This analysis is to study the Amazon vine program. Amazon vine program is a paid program by Amazon to customers to review products listed on Amazon.com.
- There are multiple categories in this program, but in this analysis I used the Grocery dataset that is offered by Amazon and availbal on an AWS S3 bucket.
- The AWS S3 link to the review data: https://s3.amazonaws.com/amazon-reviews-pds/tsv/amazon_reviews_us_Grocery_v1_00.tsv.gz
Using Pyspark, the data was extracted from an AWS S3 bucket, transform the data, connect to an AWS RDS instance, and then load the transformed data into pgAdmin. Next, using SQL to determine if there is any bias toward favorable reviews from Vine members in the dataset.

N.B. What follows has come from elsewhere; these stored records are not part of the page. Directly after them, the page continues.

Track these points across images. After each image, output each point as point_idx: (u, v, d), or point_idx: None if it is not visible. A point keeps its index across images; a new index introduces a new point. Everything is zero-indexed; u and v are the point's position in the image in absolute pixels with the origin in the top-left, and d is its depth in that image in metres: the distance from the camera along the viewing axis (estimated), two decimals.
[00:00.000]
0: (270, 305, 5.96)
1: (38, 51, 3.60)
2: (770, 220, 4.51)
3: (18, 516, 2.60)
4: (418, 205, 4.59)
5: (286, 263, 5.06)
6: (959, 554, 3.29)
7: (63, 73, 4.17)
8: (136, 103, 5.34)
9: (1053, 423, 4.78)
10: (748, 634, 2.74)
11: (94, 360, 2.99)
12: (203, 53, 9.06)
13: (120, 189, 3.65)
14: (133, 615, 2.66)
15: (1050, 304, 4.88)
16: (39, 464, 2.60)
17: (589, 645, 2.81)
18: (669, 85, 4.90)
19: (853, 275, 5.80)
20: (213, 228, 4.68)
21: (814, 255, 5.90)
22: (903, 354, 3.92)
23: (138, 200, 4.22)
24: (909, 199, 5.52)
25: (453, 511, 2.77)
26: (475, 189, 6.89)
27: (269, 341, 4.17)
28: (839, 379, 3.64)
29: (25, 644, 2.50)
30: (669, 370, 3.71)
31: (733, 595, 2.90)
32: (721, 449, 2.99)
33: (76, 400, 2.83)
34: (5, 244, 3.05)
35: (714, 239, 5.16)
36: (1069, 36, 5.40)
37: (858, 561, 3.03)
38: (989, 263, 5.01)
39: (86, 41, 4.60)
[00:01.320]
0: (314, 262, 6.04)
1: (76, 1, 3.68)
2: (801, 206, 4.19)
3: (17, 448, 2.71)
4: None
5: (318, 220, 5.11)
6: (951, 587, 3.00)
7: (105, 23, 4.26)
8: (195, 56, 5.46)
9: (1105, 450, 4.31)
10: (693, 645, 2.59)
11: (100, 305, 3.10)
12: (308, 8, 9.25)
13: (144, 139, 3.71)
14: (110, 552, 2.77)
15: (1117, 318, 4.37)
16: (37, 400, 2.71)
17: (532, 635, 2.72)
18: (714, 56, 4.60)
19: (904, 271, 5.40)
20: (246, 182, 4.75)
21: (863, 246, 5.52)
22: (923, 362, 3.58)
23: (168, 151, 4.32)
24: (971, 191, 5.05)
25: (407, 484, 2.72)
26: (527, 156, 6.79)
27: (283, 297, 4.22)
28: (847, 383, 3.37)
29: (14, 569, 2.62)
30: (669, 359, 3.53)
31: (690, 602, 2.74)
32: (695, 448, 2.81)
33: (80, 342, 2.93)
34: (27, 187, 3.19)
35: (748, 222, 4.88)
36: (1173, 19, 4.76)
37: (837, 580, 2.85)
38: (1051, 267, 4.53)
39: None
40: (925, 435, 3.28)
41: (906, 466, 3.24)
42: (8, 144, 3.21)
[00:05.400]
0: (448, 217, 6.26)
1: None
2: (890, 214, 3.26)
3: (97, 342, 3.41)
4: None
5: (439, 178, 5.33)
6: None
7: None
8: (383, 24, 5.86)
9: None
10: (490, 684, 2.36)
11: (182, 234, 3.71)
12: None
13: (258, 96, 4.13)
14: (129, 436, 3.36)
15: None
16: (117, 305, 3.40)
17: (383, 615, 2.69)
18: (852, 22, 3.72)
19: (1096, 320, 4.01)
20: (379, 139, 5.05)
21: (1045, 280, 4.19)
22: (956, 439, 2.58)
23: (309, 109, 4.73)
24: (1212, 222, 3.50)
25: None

In this analysios we focus only on the reviews that gave 5 star reviews and marked as helpful reviews for these products. There are 14630 participants with more than 20 of total reviews.
-
Percentage of vine reviews: Total of vine helpful 5 star reviews divided by the total number of helpful and 5 star reviews.
-
Percentage of non vine reviews: The total of non vine helpful and 5 star reviews divided by the total number of helpful and 5 star reviews.
Based on this dataset for Grocery products, we notice that the majority of helpful reviews came from a non vine reviewers (unpaid). As a result, I don't think there would be a bias in the reviews for these product by vine participants.
In order to get more accurate study and analysis to measure the vine program, will need to analyze the eefect of unpaid reviews with no verified purchase on any of the products.